Transcript
A (0:00)
Hello and welcome to the kubernetes podcast from Google. I'm your host, Kaslin Fields.
B (0:06)
And I'm Abdel Sighiwar. Drew is a senior DevOps engineer working on platform and cloud teams in Medtronics Cardiac Ablation Solutions unit. His involvement with the SIG release team started with version 1.7 and had led the release docs and release signal teams. Drew has previously worked roles in US public service spanning K12 education and department defense. He likes to spend his spare time unplugging in nature. Welcome to the show, Drew.
C (0:46)
Great to be here. Yeah, thanks for having me.
B (0:48)
Awesome.
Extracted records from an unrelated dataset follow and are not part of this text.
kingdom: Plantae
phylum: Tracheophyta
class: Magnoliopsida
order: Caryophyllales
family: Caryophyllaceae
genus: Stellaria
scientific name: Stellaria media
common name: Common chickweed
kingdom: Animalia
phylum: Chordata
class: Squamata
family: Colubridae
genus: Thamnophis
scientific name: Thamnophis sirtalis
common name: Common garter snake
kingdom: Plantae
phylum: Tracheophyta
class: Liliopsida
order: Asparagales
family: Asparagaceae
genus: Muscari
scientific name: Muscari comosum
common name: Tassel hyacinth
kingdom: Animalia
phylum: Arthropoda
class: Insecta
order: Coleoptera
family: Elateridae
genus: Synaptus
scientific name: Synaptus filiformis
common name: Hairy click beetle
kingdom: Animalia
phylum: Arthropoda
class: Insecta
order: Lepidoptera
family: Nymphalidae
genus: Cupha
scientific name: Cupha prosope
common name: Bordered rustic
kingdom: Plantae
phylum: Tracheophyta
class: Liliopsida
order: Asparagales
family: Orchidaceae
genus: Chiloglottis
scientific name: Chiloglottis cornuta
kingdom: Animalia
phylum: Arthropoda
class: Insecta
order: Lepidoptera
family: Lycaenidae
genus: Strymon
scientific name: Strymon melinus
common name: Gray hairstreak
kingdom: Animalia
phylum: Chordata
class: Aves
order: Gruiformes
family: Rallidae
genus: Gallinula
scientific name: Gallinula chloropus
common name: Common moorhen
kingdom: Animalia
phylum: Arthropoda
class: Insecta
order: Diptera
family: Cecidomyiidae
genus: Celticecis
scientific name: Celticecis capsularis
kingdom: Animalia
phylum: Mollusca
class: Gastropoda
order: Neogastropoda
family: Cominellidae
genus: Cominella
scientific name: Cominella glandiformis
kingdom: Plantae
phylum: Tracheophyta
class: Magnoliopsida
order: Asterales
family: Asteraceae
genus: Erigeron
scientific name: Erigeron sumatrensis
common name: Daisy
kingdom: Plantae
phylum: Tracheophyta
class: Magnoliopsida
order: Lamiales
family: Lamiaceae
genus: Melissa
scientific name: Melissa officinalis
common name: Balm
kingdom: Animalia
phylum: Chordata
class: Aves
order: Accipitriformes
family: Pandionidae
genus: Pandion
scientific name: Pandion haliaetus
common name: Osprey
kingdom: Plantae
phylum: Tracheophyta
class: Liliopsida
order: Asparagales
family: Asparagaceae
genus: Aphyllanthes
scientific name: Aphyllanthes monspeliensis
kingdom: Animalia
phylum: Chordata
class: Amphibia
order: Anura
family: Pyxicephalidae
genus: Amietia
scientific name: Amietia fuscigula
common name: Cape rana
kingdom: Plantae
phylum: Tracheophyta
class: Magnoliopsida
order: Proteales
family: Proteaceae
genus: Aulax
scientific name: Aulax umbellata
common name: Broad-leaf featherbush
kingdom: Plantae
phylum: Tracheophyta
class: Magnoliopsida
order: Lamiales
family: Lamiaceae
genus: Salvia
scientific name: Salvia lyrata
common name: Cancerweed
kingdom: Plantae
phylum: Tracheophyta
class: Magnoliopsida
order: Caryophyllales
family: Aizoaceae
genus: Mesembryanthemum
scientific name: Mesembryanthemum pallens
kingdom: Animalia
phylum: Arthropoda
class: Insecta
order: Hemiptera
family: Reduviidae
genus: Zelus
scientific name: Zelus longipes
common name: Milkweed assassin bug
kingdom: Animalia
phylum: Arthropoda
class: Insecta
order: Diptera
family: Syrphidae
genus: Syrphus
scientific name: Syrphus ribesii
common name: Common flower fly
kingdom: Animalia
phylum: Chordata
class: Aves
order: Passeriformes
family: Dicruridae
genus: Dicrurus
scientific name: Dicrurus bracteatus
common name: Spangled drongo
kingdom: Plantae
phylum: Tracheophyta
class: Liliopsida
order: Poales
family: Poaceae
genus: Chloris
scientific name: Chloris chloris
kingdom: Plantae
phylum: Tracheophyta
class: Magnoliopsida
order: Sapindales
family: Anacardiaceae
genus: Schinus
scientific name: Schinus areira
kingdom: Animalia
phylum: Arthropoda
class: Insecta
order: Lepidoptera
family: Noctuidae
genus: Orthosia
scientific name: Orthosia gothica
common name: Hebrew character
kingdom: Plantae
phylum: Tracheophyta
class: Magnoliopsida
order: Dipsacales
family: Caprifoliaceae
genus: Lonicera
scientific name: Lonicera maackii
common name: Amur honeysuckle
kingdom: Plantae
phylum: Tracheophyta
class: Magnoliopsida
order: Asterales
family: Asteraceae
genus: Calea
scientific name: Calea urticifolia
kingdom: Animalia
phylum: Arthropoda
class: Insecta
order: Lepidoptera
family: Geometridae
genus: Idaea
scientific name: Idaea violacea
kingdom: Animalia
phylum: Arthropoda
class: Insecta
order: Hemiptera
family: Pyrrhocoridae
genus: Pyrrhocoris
So this is part of our grand tradition on the show to always have the release lead of the upcoming version of 1.35 or any upcoming version as a guest. And yours is very likely going to be the last episode of the year. So I guess let's start with this. How is it going? You are still in the middle of the release.
C (1:11)
Yeah, things are going well. It's a very chaotic, busy time of year across the board. Releasing the second one of the biggest open source projects in the world. Maybe the second. Don't quote me on what the metric is for that, but that's what I heard. Second to Linux. And then on top of that, being a DevOps engineer sometimes thrown into SRE major incident stuff too. I just kind of feel like my neck hurts from all the hats I'm wearing sometimes. And of course, you know, we've got the holidays coming up as well, so I'm really looking forward to having this time off to spend with family and kind of turn my brain off a little bit from all of these things.
B (1:54)
Awesome. I mean, at the moment we're recording, we are probably on the last stretch actually of the release that's expected next week. I mean, of course things can still slip away, but few more days I guess, right?
C (2:08)
Yeah. We actually released on Wednesday. So now the release is fully available. You can Download it on GitHub. We have the announcement blog live now. So yeah, I'm excited to see what folks do with our next version of Kubernetes 135.
B (2:26)
Awesome. So let's talk about it and I usually like to start this with talking about the theme. So as of the moment of recording, the theme is live. The logo is on the website. Can you tell us a little bit about the theme, the inspiration behind it, like where this idea came from?
C (2:47)
Yeah, so we named the release name Timbernetti's. It uses the world tree as a metaphor for Kubernetes as a global Living system. Inspired by the tree of Life, Yggdrasil from Norse mythology. It honors the resilience and diversity of contributors around the world who sustain the project alongside their daily jobs and life challenges. The theme reflects where Kubernetes is today, reinforcing the core of the platform, setting deeper roots around security and stability and the foundation for advanced workloads like AI going into the future. And we're always expanding the branches to support new and more demanding workloads. It continues the narrative of resilience and magic from the last two Kubernetes releases. Version 133, which is. Which was octane, the color of magic, and version 134, which is of wind and wills. So we had fun sort of continuing that narrative. I designed the logo myself. I had a lot of fun with it. We actually have some squirrels that are living amongst the world tree and kind of fitting the theme of magic. We gave them RPG themes that or RPG classes that reflect different release activities. We have the rogue triage squirrel. We have the tech wizard Squirrel with like a scroll that says looks good to me on it. And then we have the branch management warrior Squirrel. So he's cutting down the next version of Kubernetes. So I wanted to pick something that was fun but also symbolic because again, I think. I think a tree is like a really good symbol for the new foundation. We're rooting with the project right now, and also the resilience of all these maintainers that come together with their day jobs, families that they support. I really wanted to honor the resilience of the community.